The combination treatment of fludarabine plus cyclophosphamide for chronic lymphocytic leukemia (CLL) greatly increases progression-free survival and response rates, compared with single treatment with either fludarabine or chlorambucil alone. The findings are reported in an article in this week’s edition of The Lancet, and the authors claim this combination treatment should now become the standard treatment for chronic lymphocytic leukemia and the basis for new protocols that incorporate monoclonal antibodies.
Chronic lymphocytic leukemia is the most common leukemia in the developed world. The disease is currently incurable and the best treatment continues to be defined.
Professor Daniel Catovsky, Institute of Cancer Research, Sutton, UK and colleagues did a study of 777 patients with CLL, funded by Leukaemia Research (LRF). The patients were divided into three groups, with 196 receiving fludarabine plus chlorambucil, 194 receiving fludarabine only, and 386 receiving chlorambucil.
The researchers found that although there was no significant difference in overall survival rates, progression free survival at five years for the combination treatment was significantly better with the combination treatment (36%) than with fludarabine or chlorambucil (both 10%). Complete response rates were also much improved with the fludarabine/cyclophosphamide combination (38%) as compared with fludarabine (15%) and chlorambucil (7%), as were overall response rates, which were 94% for the combination treatment, 80% for fludarabine and 72% for cyclophosphamide. The combined treatment was found to be the best for all age groups, including those over 70-years.
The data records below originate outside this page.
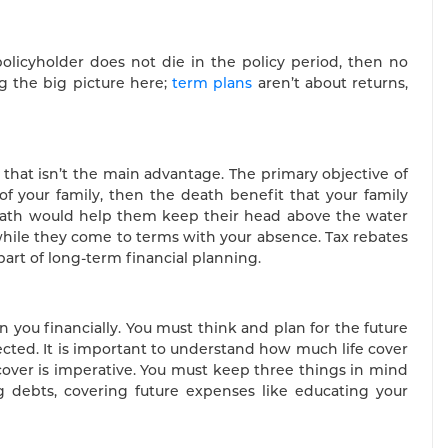
olicyholder does not die in the policy period, then no
g the big picture here;
term plans
aren’t about returns,
that isn’t the main advantage. The primary objective of
 of your family, then the death benefit that your family
death would help them keep their head above the water
 while they come to terms with your absence. Tax rebates
 part of long-term financial planning.
n you financially. You must think and plan for the future
fected. It is important to understand how much life cover
cover is imperative. You must keep three things in mind
ng debts, covering future expenses like educating your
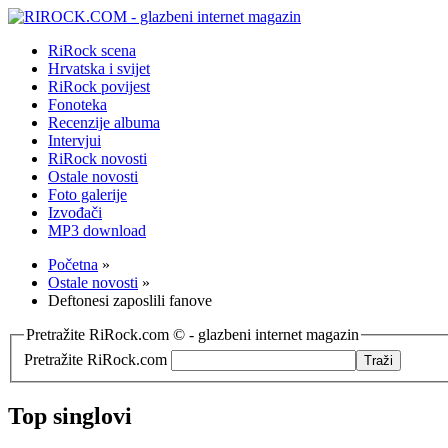
RiRock scena
Hrvatska i svijet
RiRock povijest
Fonoteka
Recenzije albuma
Intervjui
RiRock novosti
Ostale novosti
Foto galerije
Izvođači
MP3 download
Početna
»
Ostale novosti
»
Deftonesi zaposlili fanove
Pretražite RiRock.com © - glazbeni internet magazin
Pretražite RiRock.com
Top singlovi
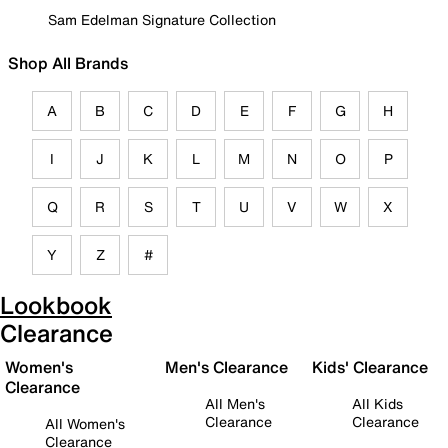
Sam Edelman Signature Collection
Shop All Brands
A
B
C
D
E
F
G
H
I
J
K
L
M
N
O
P
Q
R
S
T
U
V
W
X
Y
Z
#
Lookbook
Clearance
Women's
Men's Clearance
Kids' Clearance
Clearance
All Men's
All Kids
Clearance
Clearance
All Women's
Clearance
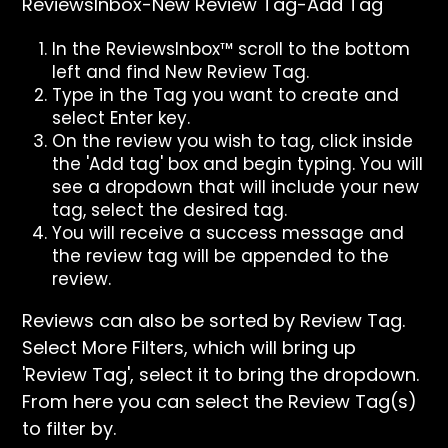
ReviewsInbox-New Review Tag-Add Tag
In the ReviewsInbox™ scroll to the bottom
left and find New Review Tag.
Type in the Tag you want to create and
select Enter key.
On the review you wish to tag, click inside
the 'Add tag' box and begin typing. You will
see a dropdown that will include your new
tag, select the desired tag.
You will receive a success message and
the review tag will be appended to the
review.
Reviews can also be sorted by Review Tag.
Select More Filters, which will bring up
'Review Tag', select it to bring the dropdown.
From here you can select the Review Tag(s)
to filter by.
Quality of life was better for those that responded to treatment, but analyses showed no significant difference between treatment regimens.
Some side effects were worse for the combined treatment, while others were worse for the single treatments. Patients who received the combined treatment or fludarabine alone had more neutropenia (low numbers of neutrophils, a type of white blood cell), and days in hospital, than those receiving the chlorambucil alone. There was less haemolytic anaemia (the abnormal breakdown of red blood cells) with the combined treatment (5%) than with fludarabine alone (11%) or chlorambucil (12%).
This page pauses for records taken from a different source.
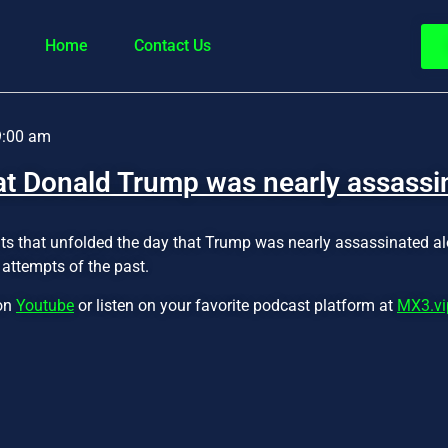
Home
Contact Us
9:00 am
at Donald Trump was nearly assassi
ts that unfolded the day that Trump was nearly assassinated al
attempts of the past.
 on
Youtube
or listen on your favorite podcast platform at
MX3.vi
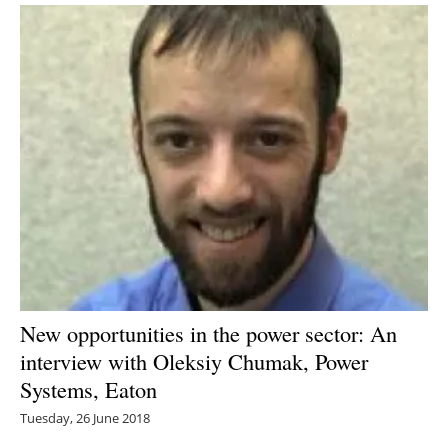
New opportunities in the power sector: An
interview with Oleksiy Chumak, Power
Systems, Eaton
Tuesday, 26 June 2018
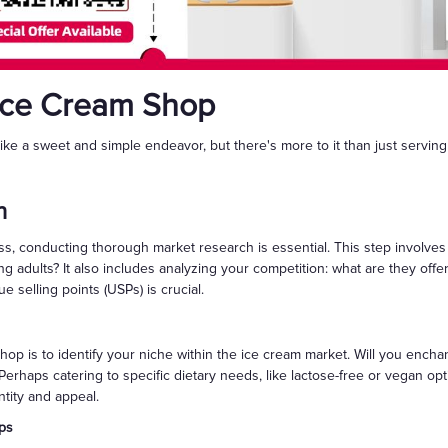
Ice Cream Shop
e a sweet and simple endeavor, but there's more to it than just servin
h
ess, conducting thorough market research is essential. This step involv
oung adults? It also includes analyzing your competition: what are they off
e selling points (USPs) is crucial.
hop is to identify your niche within the ice cream market. Will you encha
erhaps catering to specific dietary needs, like lactose-free or vegan opt
ntity and appeal.
ps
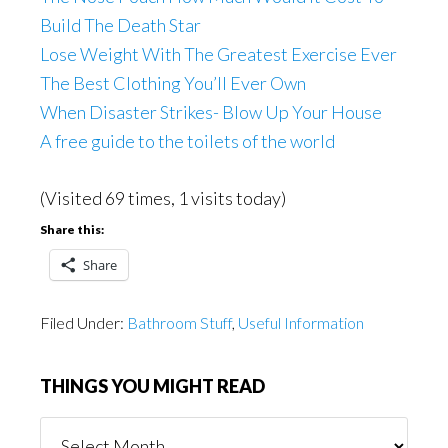
Build The Death Star
Lose Weight With The Greatest Exercise Ever
The Best Clothing You’ll Ever Own
When Disaster Strikes- Blow Up Your House
A free guide to the toilets of the world
(Visited 69 times, 1 visits today)
Share this:
Share
Filed Under:
Bathroom Stuff
,
Useful Information
THINGS YOU MIGHT READ
Things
The authors conclude: “We have shown that the combination treatment of fludarabine plus cyclophosphamide produces a substantial improvement in both response rates and progression-free survival compared with either single-agent chlorambucil or fludarabine.
“Fludarabine plus cyclophosphamide should now become the standard treatment for chronic lymphocytic leukemia and the basis for new protocols that incorporate monoclonal antibodies.”
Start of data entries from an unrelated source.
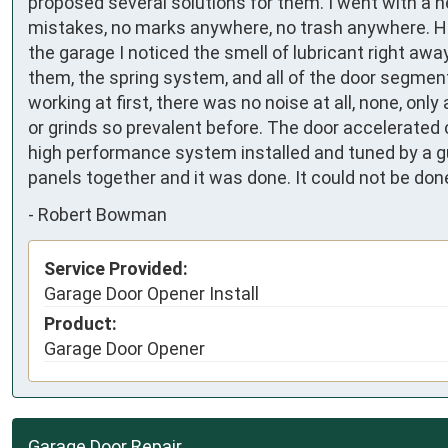
proposed several solutions for them. I went with a n
mistakes, no marks anywhere, no trash anywhere. He 
the garage I noticed the smell of lubricant right away
them, the spring system, and all of the door segment h
working at first, there was no noise at all, none, onl
or grinds so prevalent before. The door accelerated c
high performance system installed and tuned by a 
panels together and it was done. It could not be don
-
Robert Bowman
Service Provided:
Garage Door Opener Install
Product:
Garage Door Opener
Garage Door Repair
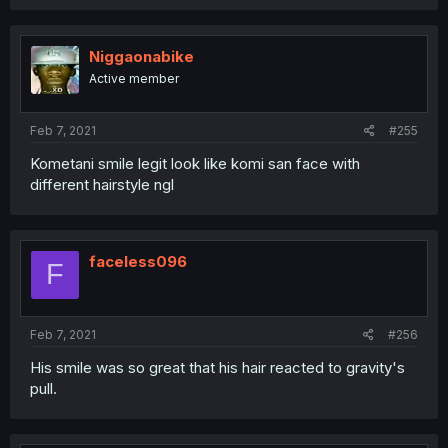
Niggaonabike
Active member
Feb 7, 2021
#255
Kometani smile legit look like komi san face with
different hairstyle ngl
faceless096
F
Feb 7, 2021
#256
His smile was so great that his hair reacted to gravity's
pull.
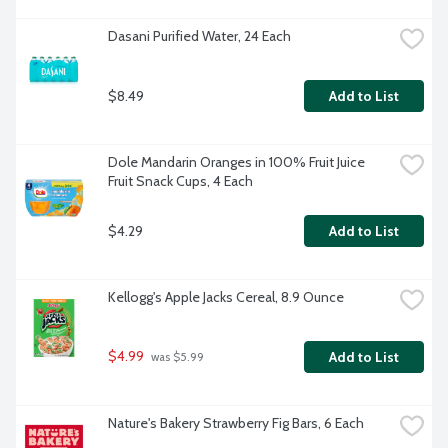
Dasani Purified Water, 24 Each
$8.49
Add to List
Dole Mandarin Oranges in 100% Fruit Juice 
Fruit Snack Cups, 4 Each
$4.29
Add to List
Kellogg's Apple Jacks Cereal, 8.9 Ounce
$4.99
Add to List
 was $5.99
Nature's Bakery Strawberry Fig Bars, 6 Each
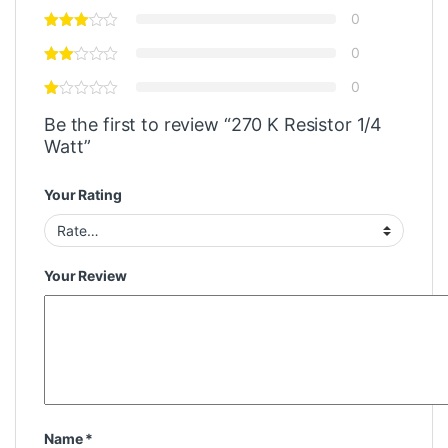
0
0
0
Be the first to review “270 K Resistor 1/4
Watt”
Your Rating
Your Review
Name
*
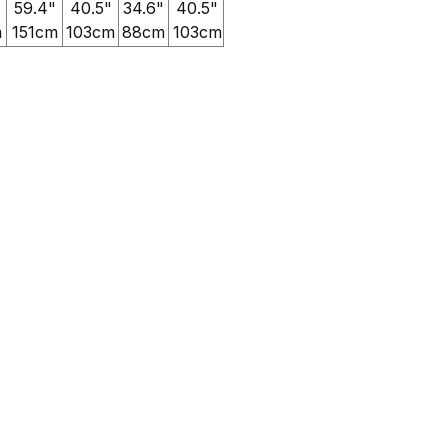
59.4"
40.5"
34.6"
40.5"
m
151cm
103cm
88cm
103cm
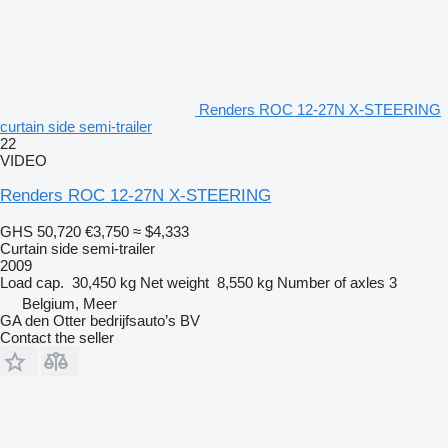
Renders ROC 12-27N X-STEERING
curtain side semi-trailer
22
VIDEO
Renders ROC 12-27N X-STEERING
GHS 50,720
€3,750
≈ $4,333
Curtain side semi-trailer
2009
Load cap.
30,450 kg
Net weight
8,550 kg
Number of axles
3
Belgium, Meer
GA den Otter bedrijfsauto’s BV
Contact the seller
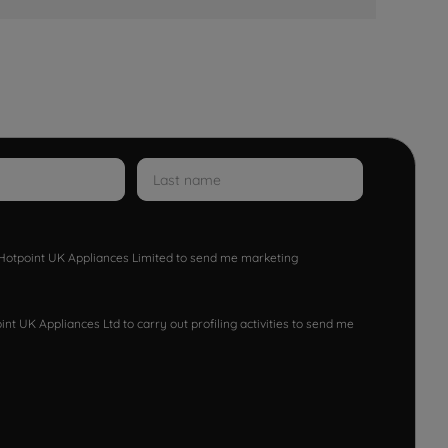
w Hotpoint UK Appliances Limited to send me marketing
nt UK Appliances Ltd to carry out profiling activities to send me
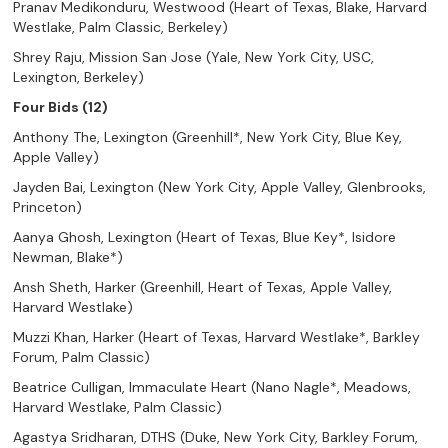
Pranav Medikonduru, Westwood (Heart of Texas, Blake, Harvard
Westlake, Palm Classic, Berkeley)
Shrey Raju, Mission San Jose (Yale, New York City, USC,
Lexington, Berkeley)
Four Bids (12)
Anthony The, Lexington (Greenhill*, New York City, Blue Key,
Apple Valley)
Jayden Bai, Lexington (New York City, Apple Valley, Glenbrooks,
Princeton)
Aanya Ghosh, Lexington (Heart of Texas, Blue Key*, Isidore
Newman, Blake*)
Ansh Sheth, Harker (Greenhill, Heart of Texas, Apple Valley,
Harvard Westlake)
Muzzi Khan, Harker (Heart of Texas, Harvard Westlake*, Barkley
Forum, Palm Classic)
Beatrice Culligan, Immaculate Heart (Nano Nagle*, Meadows,
Harvard Westlake, Palm Classic)
Agastya Sridharan, DTHS (Duke, New York City, Barkley Forum,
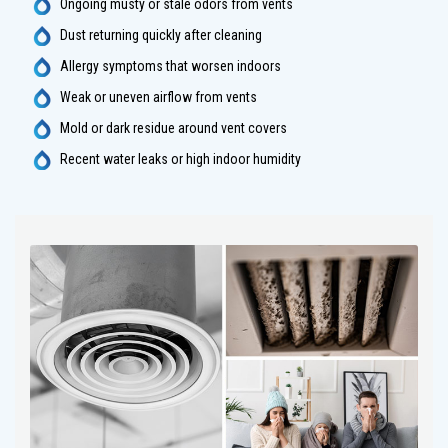
Ongoing musty or stale odors from vents
Dust returning quickly after cleaning
Allergy symptoms that worsen indoors
Weak or uneven airflow from vents
Mold or dark residue around vent covers
Recent water leaks or high indoor humidity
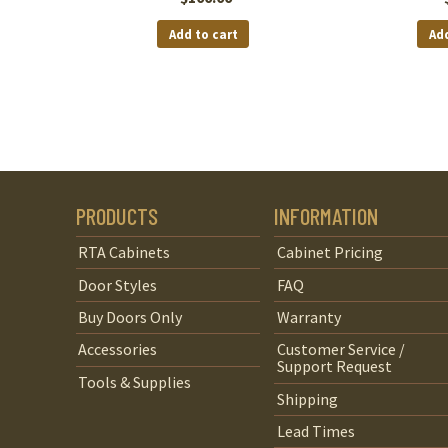
Add to cart
Add
PRODUCTS
INFORMATION
RTA Cabinets
Cabinet Pricing
Door Styles
FAQ
Buy Doors Only
Warranty
Accessories
Customer Service /
Support Request
Tools & Supplies
Shipping
Lead Times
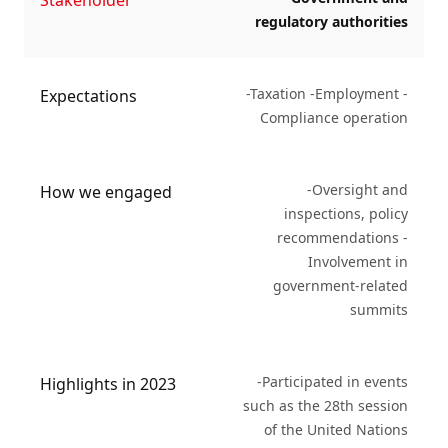
Stakeholder
regulatory authorities
-Taxation -Employment -
Expectations
Compliance operation
-Oversight and
How we engaged
inspections, policy
recommendations -
Involvement in
government-related
summits
-Participated in events
Highlights in 2023
such as the 28th session
of the United Nations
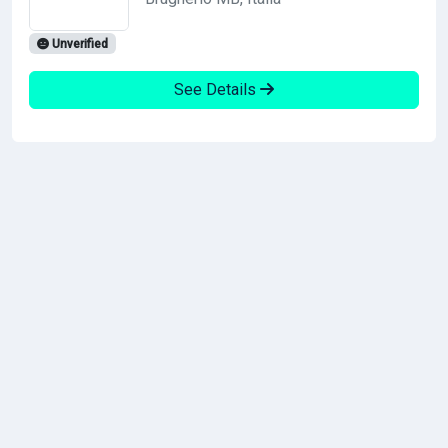
Unverified
See Details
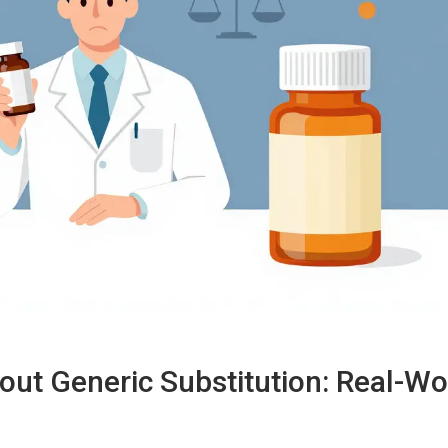
ut Generic Substitution: Real-Wo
In an accompanying Comment, Dr Tait Shanafelt and Dr Neil Kay, Mayo Clinic College of Medicine, Rochester, Minnesota, USA, say: “These findings are consistent with the results of similar studies recently reported by the German CLL Study Group and the North American Intergroup (NAIG), which also found superior progression free survival in patients with fludarabine/cyclophosphamide.”
Further, the comment authors emphasise the importance of the trial providing information on efficacy and tolerability of these treatment regiments for elderly patients, whereas in many trials older patients (those over 65-years) are typically under-represented or excluded.